Buybacks, Investor Communication… and Bad Small-Cap Lawyering
As I wrote about recently in an American Bar Association corporate governance publication, my firm’s small-cap clients regularly change law firms due to bad advice (i.e., not because of fees, staffing, or responsiveness).
As a former large-firm lawyer and institutional investor, I see two principal culprits:
- Capital markets and corporate finance issues are not fungible. Since many large law firms spend considerable time advising larger public companies, assumptions are too often made that the same advice applies equally to more nascent public companies.
- Today’s capital markets are virtually unrecognizable fr om 10 years ago, particularly for small-cap companies. Boardroom legal (and business) advice needs constant recalibration in light of the changes.
Unfortunately, there are many examples in this regard. Recently, I’ve seen attorneys give small-cap companies terrible advice regarding two subjects in particular. I’ll be discussing these and other examples in more depth during the webinar on September 27, 2017.
Mid- and large-cap companies routinely repurchase stock. By reducing the number of outstanding shares, earnings per share rise, and, theoretically, so too will share prices. In the S&P 500, for example, literally trillions of dollars have been spent on buybacks in the last 15 years (for better or for worse, mind you).
Buybacks undertaken by large public companies tend to have several things in common: (1) these companies are materially (and historically) cash flow positive; (2) the buybacks authorize millions – if not billions – of dollars of stock to be repurchased (e.g., Apple has repurchased ~ 20% of its stock since 2012); (3) these companies are widely covered by leading sell-side research analysts; and (4) these stocks are predominantly traded/owned by large institutional investors.
Small-cap companies also transact share repurchases. Unfortunately, too many large-firm lawyers, who advise both large and small public companies, don’t realize that many small-cap buybacks are viewed by the buy-side as meritless publicity stunts.

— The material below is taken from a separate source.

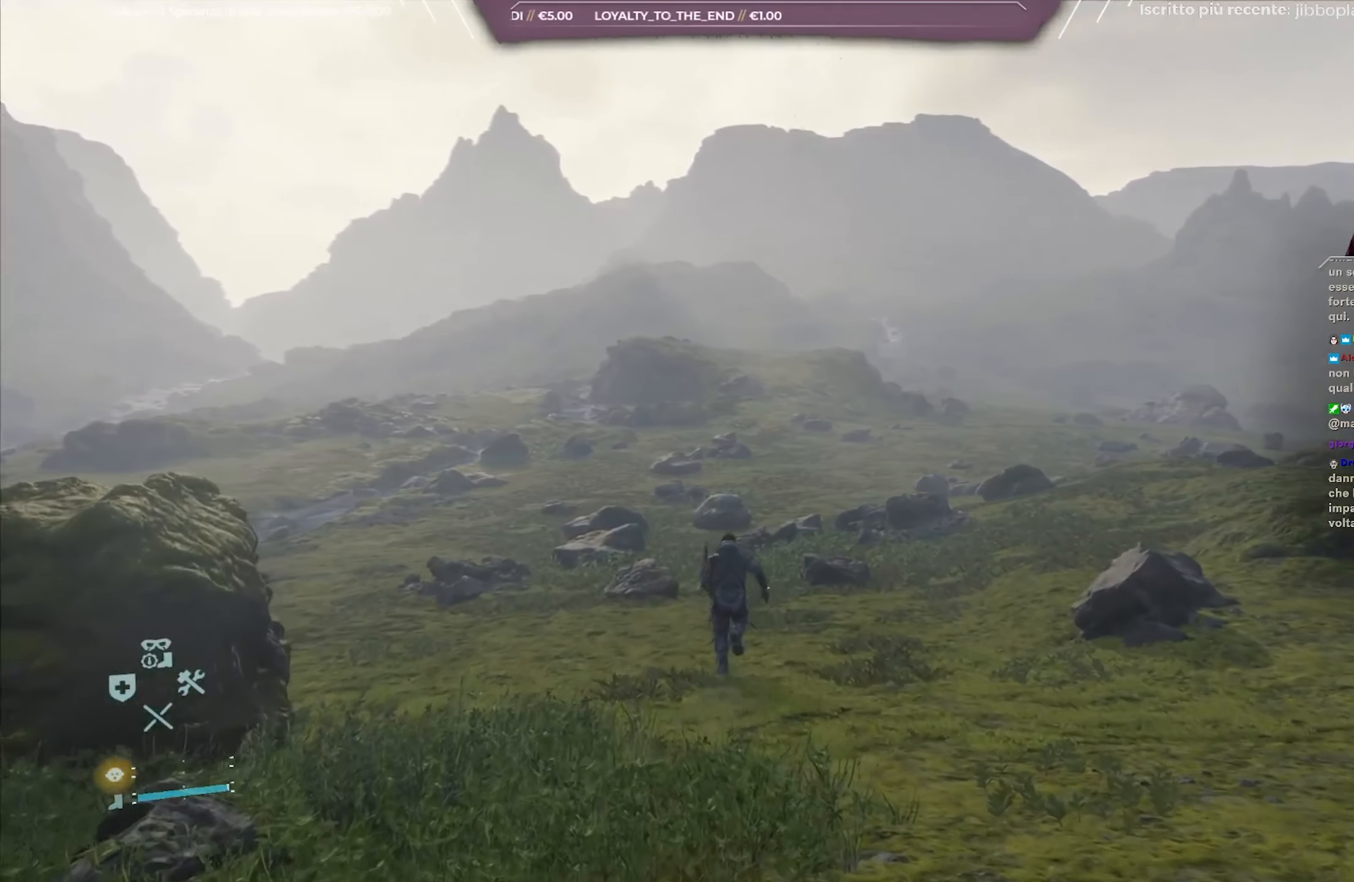
{"buttons": [], "left_stick": "up", "right_stick": "up-right", "events": []}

Particularly in companies with market capitalizations below $500 million, there is a swath of exchange and OTC-listed companies that are cajoled by short-term focused and/or unsophisticated investors and advisors into undertaking stock buybacks. Believing that buybacks are acceptable (even positive) corporate transactions for all sized companies, counsel often acquiesces to (or even recommends) the same.

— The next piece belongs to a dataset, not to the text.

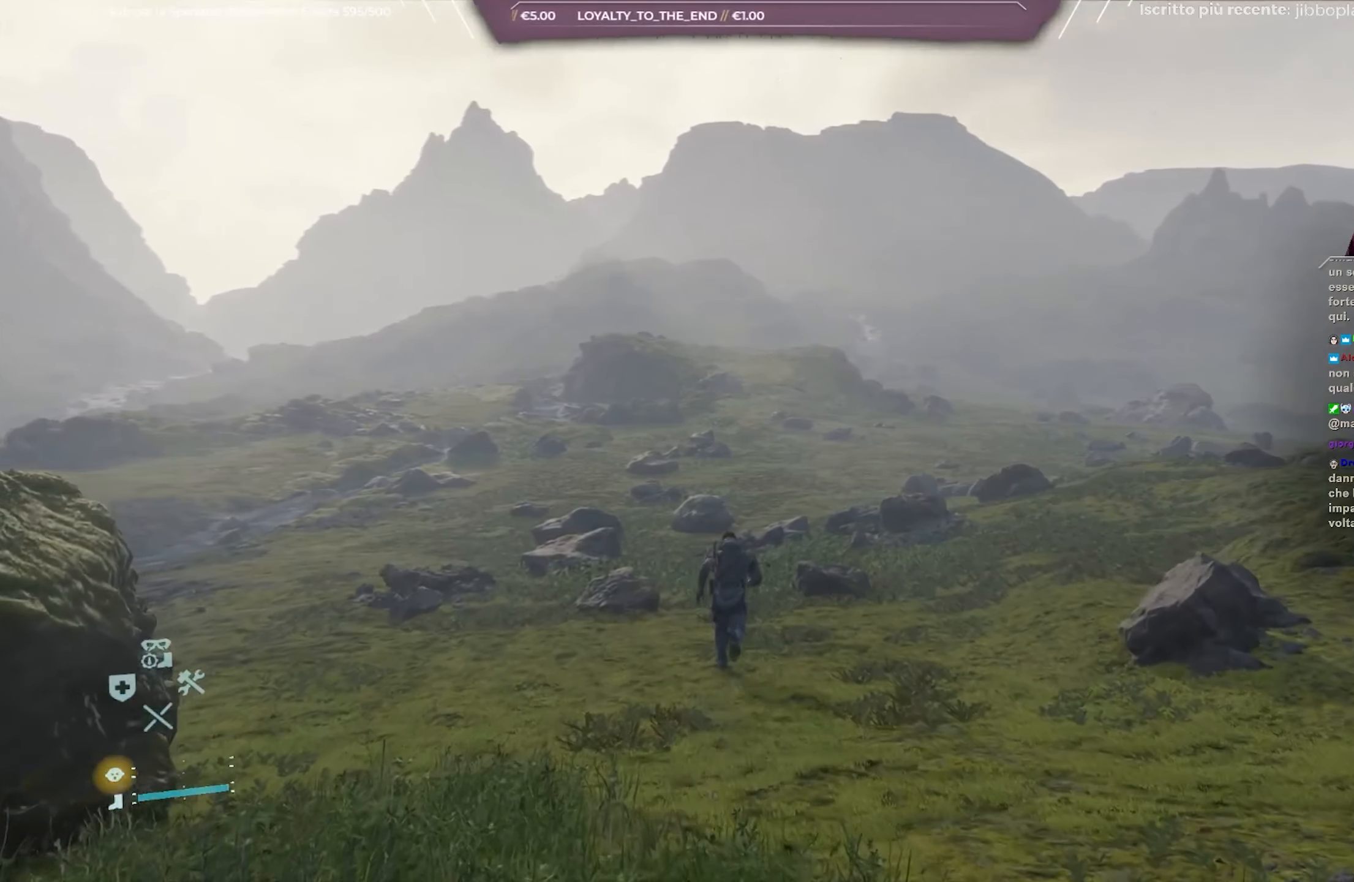
{"buttons": [], "left_stick": "up", "right_stick": "up-right", "events": []}
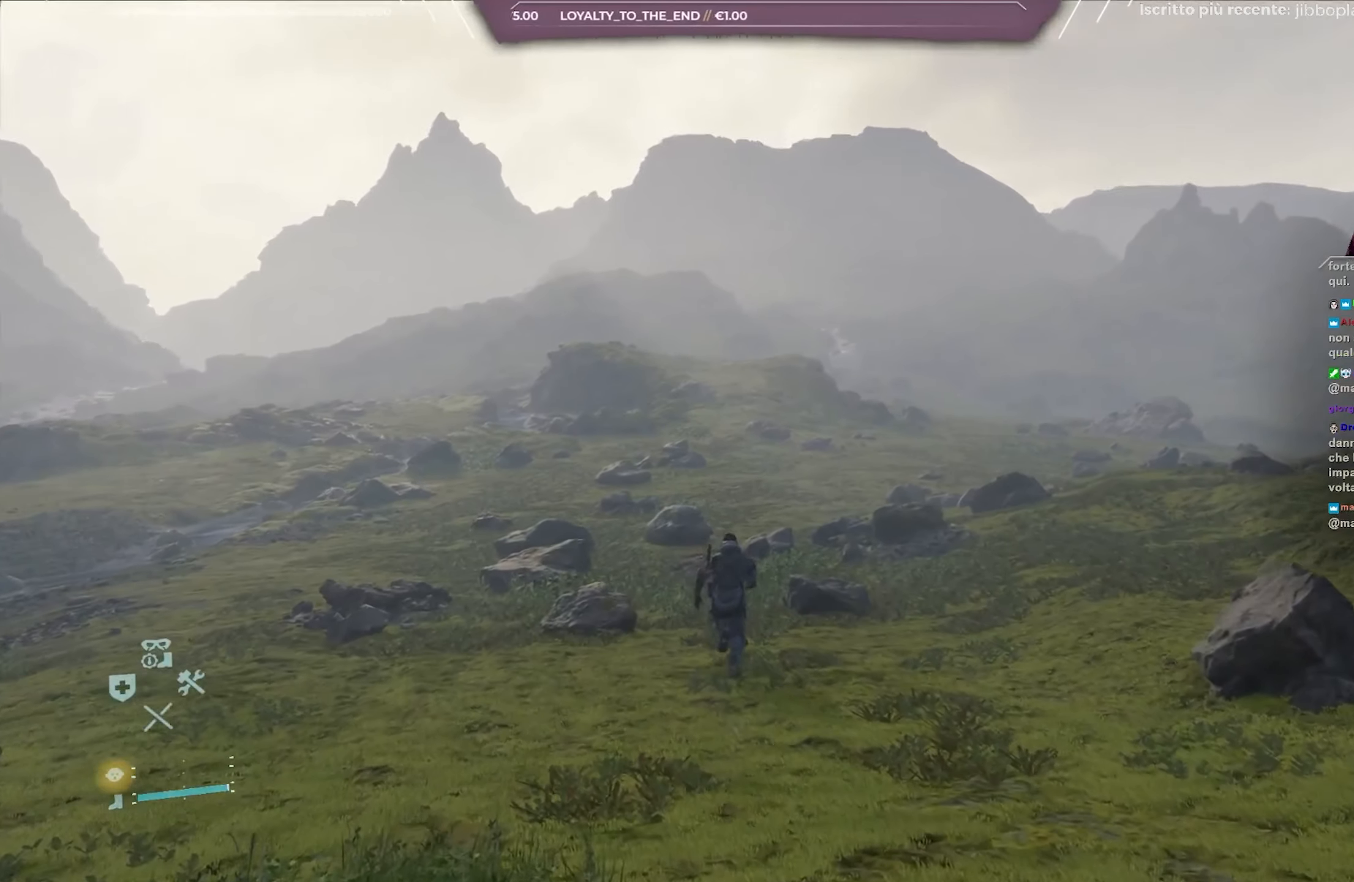
{"buttons": [], "left_stick": "up-left", "right_stick": "up-right", "events": [[350, "left_stick", "up-left"]]}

Why does the buy-side view some small-cap buybacks as a sign of naiveté instead of acumen? Unlike in the large-cap ecosystem, many small-cap share repurchases are undertaken fr om positions of weakness: (1) companies are marginally profitable (or not profitable at all); (2) the stocks are not covered by credible research analysts (so the characteristically small change in share count is akin to a tree falling in the woods); (3) most of the companies are retail-owned and traded (and retail investors historically are less focused on valuation ratios and more focused on revenue growth); and (4) most of the companies are nascent growth companies that should be using any cash they have to further catalyze growth (or, simply returning it directly to shareholders if they can’t find a prudent corporate use for it).
In the most egregiously value-destructive situations, there are small public companies that use cash to repurchase stock, and shortly thereafter transact equity or debt financings because they are on the verge of running out of money.

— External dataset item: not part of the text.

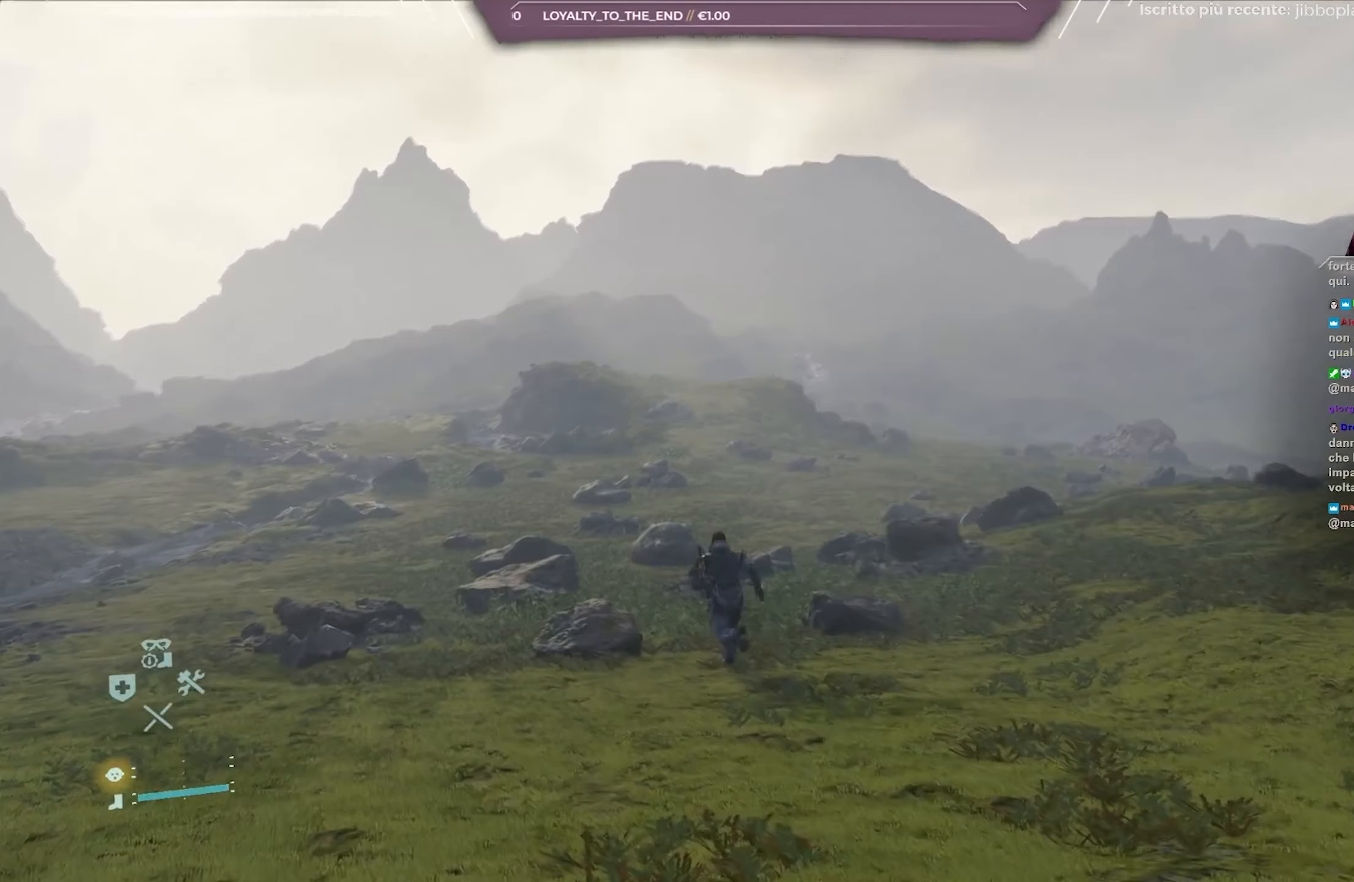
{"buttons": [], "left_stick": "up", "right_stick": "up-right", "events": [[467, "left_stick", "up"]]}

When advising small-cap companies, attorneys need to be mindful that capital markets are not one-size-fits-all. If a client company is diminutive and historically cash-starved, authorizing any stock buyback (much less one in tiny increments) is going to signal to savvy investors one thing, and one thing only about that company: it likely shouldn’t be publicly traded.
In the not too distant past, it was anomalous for investors to actively (and successfully) seek out board members of public companies to speak directly with them. Correspondingly, it has historically been “Prudent Lawyering 101” to advise client board members not to speak directly to investors.
Today, however, in the large-cap marketplace, investors speak with board members (in carefully choreographed settings) daily. And, investors are also seeking out direct communications with board members much more regularly in smaller public companies (remember, 78% of shareholder activist campaigns in 2016 were in small-cap companies).
Unfortunately, far too many corporate counsel haven’t gotten this memo. I regularly still hear lawyers advise their clients that board members have no obligation to speak directly to investors, and… they shouldn’t do it.
It’s a great example of the difference between Delaware law… and reality. Ultimately, legal advice premised exclusively on the fact that the arbiters of corporate governance efficacy are the judiciary is bound to fail. In actuality, the real judges of boardroom excellence aren’t judges – they are institutional investors.
Investors are wise to engage directly with board members in order to assess firsthand whether directors are appropriately suited to oversee management on behalf of shareholders. This is particularly true in the small public company environment wh ere many directors lack appreciable governance experience, and CEOs can exert undue influence on board composition.
As alluded to earlier, director-investor engagement needs to be carefully orchestrated. Directors need to be educated about what they can and can’t say pursuant to Regulation FD, and they need to be conversant with a company’s strategy, risks, corporate performance, and messaging. Succinctly, not every board member will be appropriately suited to speak directly with investors, and, as is the case with most things in life, preparation is everything.
That said, when lawyers rigidly counsel boards not to speak directly with the buy-side they are ensuring an ominous future – one that doesn’t include investors.
A lawyer’s primary role is, of course, to provide legal advice. That said, what they don’t tell you in law school is that lawyers are routinely asked to opine on business issues, particularly in boardroom settings.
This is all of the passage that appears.